╭──

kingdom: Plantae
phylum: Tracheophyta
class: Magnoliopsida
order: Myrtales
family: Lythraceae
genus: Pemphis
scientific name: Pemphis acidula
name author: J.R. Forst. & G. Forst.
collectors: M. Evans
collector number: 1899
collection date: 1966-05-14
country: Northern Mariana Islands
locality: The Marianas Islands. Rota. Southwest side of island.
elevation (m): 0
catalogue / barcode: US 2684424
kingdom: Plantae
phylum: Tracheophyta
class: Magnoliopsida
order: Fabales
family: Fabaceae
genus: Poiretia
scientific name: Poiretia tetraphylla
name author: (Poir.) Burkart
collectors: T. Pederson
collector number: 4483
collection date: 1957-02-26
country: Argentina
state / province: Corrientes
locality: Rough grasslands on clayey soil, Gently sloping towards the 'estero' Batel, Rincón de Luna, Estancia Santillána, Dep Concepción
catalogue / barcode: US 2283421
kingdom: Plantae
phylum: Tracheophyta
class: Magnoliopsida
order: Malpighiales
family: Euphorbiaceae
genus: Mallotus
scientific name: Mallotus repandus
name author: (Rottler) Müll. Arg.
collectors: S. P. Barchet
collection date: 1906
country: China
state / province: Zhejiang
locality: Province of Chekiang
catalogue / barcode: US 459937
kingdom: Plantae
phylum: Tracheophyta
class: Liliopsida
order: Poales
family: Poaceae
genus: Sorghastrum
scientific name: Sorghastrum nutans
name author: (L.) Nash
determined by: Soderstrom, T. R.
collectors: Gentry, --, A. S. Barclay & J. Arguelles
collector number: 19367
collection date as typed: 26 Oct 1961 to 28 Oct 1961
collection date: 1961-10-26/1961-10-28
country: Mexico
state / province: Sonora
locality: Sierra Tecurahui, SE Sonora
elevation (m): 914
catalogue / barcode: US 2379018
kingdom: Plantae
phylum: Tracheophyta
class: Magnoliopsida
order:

╰──

▶ Task details
Print the lines of the data above between the line holding "scientific name: Mallotus repandus" and the line holding "collection date as", inclusive, without any change.

▶ Output of the task
scientific name: Mallotus repandus
name author: (Rottler) Müll. Arg.
collectors: S. P. Barchet
collection date: 1906
country: China
state / province: Zhejiang
locality: Province of Chekiang
catalogue / barcode: US 459937
kingdom: Plantae
phylum: Tracheophyta
class: Liliopsida
order: Poales
family: Poaceae
genus: Sorghastrum
scientific name: Sorghastrum nutans
name author: (L.) Nash
determined by: Soderstrom, T. R.
collectors: Gentry, --, A. S. Barclay & J. Arguelles
collector number: 19367
collection date as typed: 26 Oct 1961 to 28 Oct 1961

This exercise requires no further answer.